> **Work task**: Which lines belong in your copy? Those from the start of the data through the line with "nose: (536, 185)", exactly as written, without any pictures.

> **Input data**:
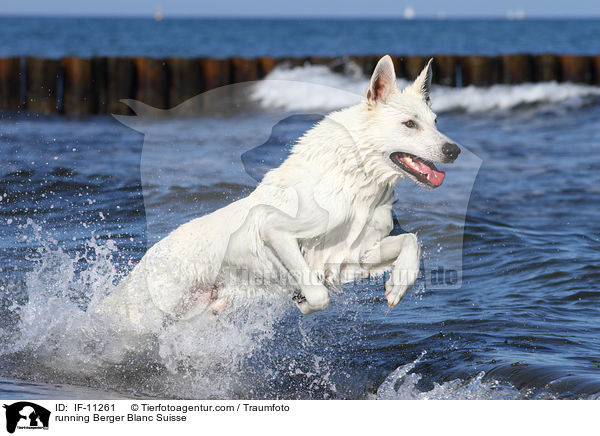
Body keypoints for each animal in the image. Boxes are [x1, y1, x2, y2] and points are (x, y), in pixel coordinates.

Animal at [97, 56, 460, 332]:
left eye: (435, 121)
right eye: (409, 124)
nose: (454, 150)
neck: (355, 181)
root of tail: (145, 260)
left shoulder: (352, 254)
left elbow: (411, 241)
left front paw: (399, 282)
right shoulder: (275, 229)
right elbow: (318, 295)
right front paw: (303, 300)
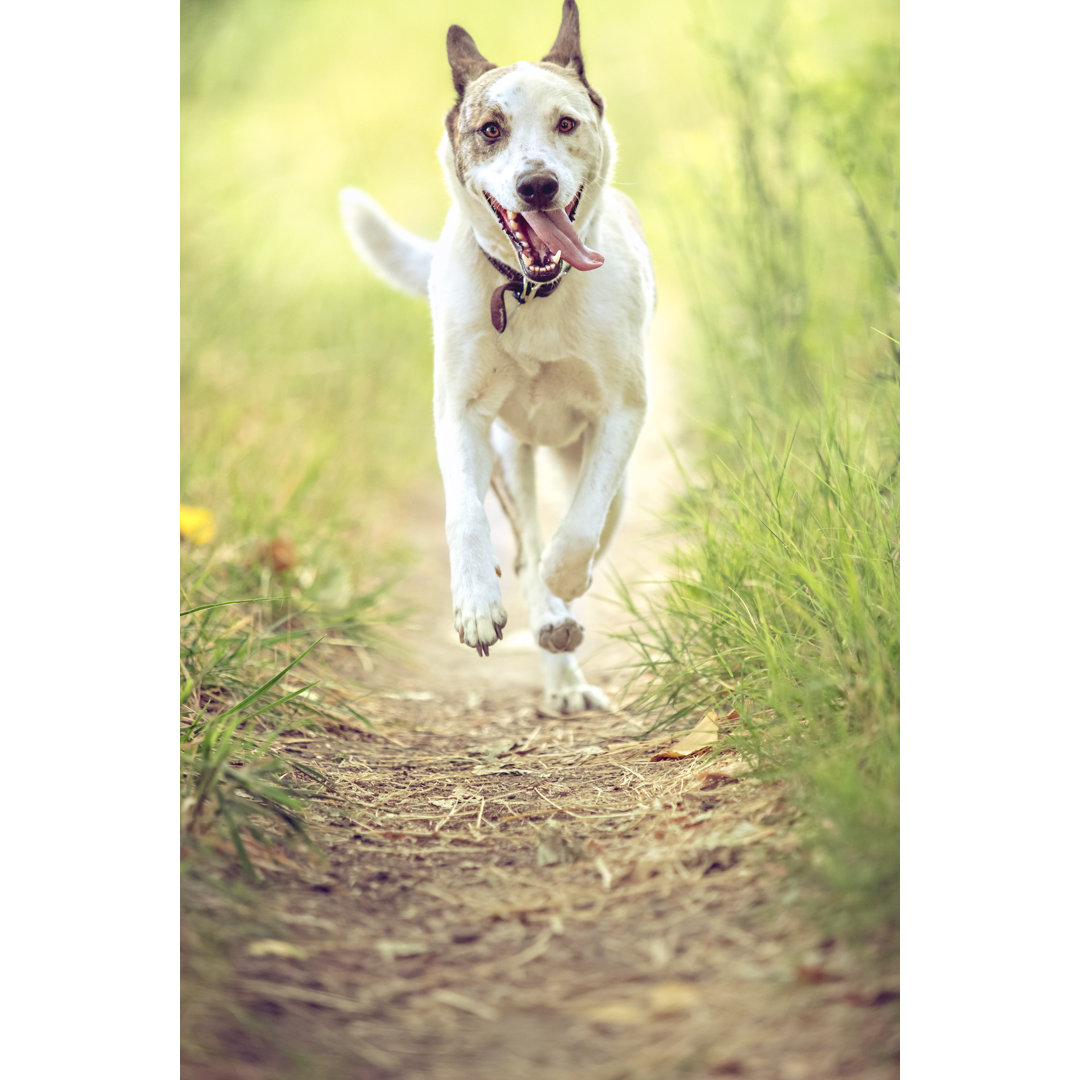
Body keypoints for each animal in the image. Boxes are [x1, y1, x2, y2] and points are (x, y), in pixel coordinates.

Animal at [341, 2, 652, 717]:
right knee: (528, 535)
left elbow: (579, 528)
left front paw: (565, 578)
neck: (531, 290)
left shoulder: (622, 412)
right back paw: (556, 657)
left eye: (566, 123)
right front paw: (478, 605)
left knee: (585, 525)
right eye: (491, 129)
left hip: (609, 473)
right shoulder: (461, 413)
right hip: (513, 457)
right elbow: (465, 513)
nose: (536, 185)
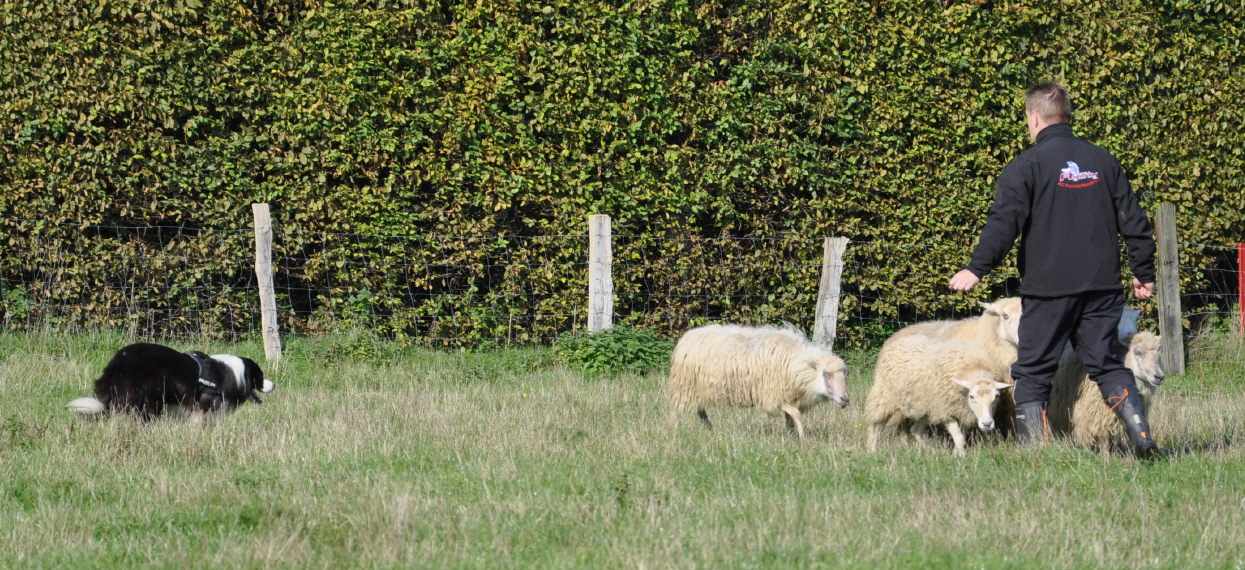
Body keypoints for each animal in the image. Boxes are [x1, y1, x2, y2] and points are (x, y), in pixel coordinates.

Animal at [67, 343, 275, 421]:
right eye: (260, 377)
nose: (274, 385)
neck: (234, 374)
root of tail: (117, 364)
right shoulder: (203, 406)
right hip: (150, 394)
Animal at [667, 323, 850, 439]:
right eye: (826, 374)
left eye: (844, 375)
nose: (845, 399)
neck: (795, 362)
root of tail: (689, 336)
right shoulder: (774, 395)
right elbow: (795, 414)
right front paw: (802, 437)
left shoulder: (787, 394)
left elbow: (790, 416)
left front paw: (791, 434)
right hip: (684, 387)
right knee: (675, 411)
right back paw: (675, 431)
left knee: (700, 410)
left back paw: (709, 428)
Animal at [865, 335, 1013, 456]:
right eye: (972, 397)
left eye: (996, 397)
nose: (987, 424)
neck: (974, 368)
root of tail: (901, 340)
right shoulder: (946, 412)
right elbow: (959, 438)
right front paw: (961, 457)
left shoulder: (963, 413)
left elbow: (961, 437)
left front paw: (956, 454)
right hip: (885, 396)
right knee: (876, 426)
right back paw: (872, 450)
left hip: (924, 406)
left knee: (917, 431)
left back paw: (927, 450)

> **Completed task**:
Body keypoints for each animal in the image. Boxes are [x1, y1, x2, y2] and points are (x, y), in pixel coordinates.

Animal at [97, 56, 460, 332]:
left eye: (435, 121)
right eye: (409, 124)
nose: (454, 150)
neck: (355, 181)
root of tail: (145, 260)
left shoulder: (352, 254)
left elbow: (411, 241)
left front paw: (399, 282)
right shoulder: (275, 229)
right elbow: (318, 295)
right front paw: (303, 300)
Body keypoints for each animal in the image. Boxes are [x1, y1, x2, y2] and points are (x, y), in pixel coordinates.

Animal at [341, 2, 652, 717]:
right knee: (528, 535)
left elbow: (579, 528)
left front paw: (565, 578)
neck: (531, 290)
left shoulder: (622, 412)
right back paw: (556, 657)
left eye: (566, 123)
right front paw: (478, 605)
left knee: (585, 525)
right eye: (491, 129)
left hip: (609, 473)
right shoulder: (461, 413)
right hip: (513, 457)
right elbow: (465, 513)
nose: (536, 185)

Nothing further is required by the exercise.